Valerie Young, experte internationale du syndrome de l’imposteur et autrice de The Secret Thoughts of Successful Women, souligne que ces sentiments sont particulièrement fréquents dans les domaines créatifs. Elle explique que les artistes sont souvent jugés selon des critères subjectifs, ce qui peut exacerber le sentiment d’imposture.

Young identifie également cinq types de “profils d’imposteurs” : le perfectionniste, l’expert, le génie naturel, le solo et le super-héros. Chacun de ces profils a des attentes irréalistes envers lui-même, ce qui alimente le sentiment d’imposture.

Et si c’était normal ?

Peut-être faut-il simplement dire que oui, le doute fait partie du métier. Qu’il est même, parfois, le signe d’une conscience aigüe de la responsabilité créative. Car les vrais imposteurs, ce sont souvent ceux qui ne doutent jamais.

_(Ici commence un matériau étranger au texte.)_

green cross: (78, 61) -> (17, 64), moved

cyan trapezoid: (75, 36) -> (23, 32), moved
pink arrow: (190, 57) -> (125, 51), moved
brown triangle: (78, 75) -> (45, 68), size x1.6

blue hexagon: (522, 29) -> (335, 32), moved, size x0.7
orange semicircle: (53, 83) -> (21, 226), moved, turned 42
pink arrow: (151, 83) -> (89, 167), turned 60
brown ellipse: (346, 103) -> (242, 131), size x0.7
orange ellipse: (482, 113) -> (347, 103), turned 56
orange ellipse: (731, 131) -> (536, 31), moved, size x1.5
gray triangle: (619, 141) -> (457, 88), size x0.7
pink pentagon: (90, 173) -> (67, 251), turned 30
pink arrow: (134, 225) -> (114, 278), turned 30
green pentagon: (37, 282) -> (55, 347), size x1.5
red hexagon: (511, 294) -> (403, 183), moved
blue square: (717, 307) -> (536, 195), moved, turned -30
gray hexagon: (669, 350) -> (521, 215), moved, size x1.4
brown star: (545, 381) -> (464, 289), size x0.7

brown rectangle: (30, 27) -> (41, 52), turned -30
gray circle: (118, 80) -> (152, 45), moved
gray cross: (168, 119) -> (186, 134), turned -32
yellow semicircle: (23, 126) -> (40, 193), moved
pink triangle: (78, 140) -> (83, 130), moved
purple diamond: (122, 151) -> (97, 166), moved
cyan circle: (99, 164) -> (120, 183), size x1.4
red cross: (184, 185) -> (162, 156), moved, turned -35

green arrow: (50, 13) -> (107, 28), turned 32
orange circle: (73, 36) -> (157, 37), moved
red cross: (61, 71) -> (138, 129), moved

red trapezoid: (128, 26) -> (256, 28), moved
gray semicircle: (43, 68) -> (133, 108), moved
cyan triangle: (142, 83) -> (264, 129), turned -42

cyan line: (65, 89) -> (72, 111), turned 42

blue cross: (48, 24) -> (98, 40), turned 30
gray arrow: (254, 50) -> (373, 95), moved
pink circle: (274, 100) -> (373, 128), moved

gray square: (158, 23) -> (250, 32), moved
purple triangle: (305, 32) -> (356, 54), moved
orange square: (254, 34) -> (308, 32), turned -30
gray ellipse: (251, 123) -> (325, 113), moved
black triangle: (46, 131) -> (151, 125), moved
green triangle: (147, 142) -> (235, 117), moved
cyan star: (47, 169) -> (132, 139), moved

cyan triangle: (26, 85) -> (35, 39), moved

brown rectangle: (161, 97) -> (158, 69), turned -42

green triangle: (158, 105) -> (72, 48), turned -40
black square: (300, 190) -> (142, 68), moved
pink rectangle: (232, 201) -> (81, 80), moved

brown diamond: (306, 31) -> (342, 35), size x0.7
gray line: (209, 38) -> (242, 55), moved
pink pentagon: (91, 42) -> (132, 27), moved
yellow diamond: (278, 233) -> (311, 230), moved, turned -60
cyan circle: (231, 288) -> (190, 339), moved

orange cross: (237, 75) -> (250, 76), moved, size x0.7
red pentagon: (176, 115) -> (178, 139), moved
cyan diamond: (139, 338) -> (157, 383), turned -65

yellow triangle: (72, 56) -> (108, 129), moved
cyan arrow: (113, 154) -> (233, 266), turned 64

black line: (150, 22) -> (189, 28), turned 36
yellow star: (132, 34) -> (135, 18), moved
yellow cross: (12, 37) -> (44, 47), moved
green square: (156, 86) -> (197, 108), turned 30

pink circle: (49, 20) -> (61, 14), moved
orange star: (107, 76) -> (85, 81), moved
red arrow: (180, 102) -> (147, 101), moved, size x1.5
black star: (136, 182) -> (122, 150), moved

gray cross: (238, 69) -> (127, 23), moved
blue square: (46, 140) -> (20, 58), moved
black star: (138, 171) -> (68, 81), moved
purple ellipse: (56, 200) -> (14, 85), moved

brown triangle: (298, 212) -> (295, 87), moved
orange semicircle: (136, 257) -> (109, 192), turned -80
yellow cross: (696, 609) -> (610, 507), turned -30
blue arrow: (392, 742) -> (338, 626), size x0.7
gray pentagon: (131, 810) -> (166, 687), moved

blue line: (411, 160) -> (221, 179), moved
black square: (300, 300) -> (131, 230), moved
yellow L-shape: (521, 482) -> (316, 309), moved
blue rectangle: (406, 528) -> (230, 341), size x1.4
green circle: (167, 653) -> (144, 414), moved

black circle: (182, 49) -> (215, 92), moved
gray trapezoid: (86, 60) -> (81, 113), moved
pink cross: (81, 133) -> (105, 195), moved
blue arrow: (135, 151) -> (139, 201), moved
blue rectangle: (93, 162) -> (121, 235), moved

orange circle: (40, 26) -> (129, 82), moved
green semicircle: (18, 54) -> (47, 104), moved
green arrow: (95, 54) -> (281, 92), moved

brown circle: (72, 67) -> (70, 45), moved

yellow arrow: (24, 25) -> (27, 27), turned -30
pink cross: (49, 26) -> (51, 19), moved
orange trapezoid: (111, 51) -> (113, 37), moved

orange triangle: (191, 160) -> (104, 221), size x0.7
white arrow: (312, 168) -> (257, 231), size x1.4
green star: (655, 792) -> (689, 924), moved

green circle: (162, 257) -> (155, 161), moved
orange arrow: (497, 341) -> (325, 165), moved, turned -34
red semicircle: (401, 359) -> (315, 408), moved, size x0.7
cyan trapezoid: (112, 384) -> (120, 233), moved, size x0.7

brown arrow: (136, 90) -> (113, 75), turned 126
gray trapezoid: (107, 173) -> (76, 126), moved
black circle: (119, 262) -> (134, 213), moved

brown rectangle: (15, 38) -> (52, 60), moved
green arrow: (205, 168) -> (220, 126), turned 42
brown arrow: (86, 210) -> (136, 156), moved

Et si vous vous sentez comme un imposteur… c’est peut-être que vous êtes, justement, un·e vrai·e artiste.

Sources : 

• Clance, P. R., & Imes, S. A. (1978). The Impostor Phenomenon in High Achieving Women: Dynamics and Therapeutic Intervention. Psychotherapy: Theory, Research & Practice.

• Étude UQAM, Département d’arts visuels (2020) : enquête qualitative sur les sentiments d’illégitimité chez les étudiants en création.

• Young, V. (2011). The Secret Thoughts of Successful Women: Why Capable People Suffer from the Impostor Syndrome and How to Thrive in Spite of It. Crown Publishing Group.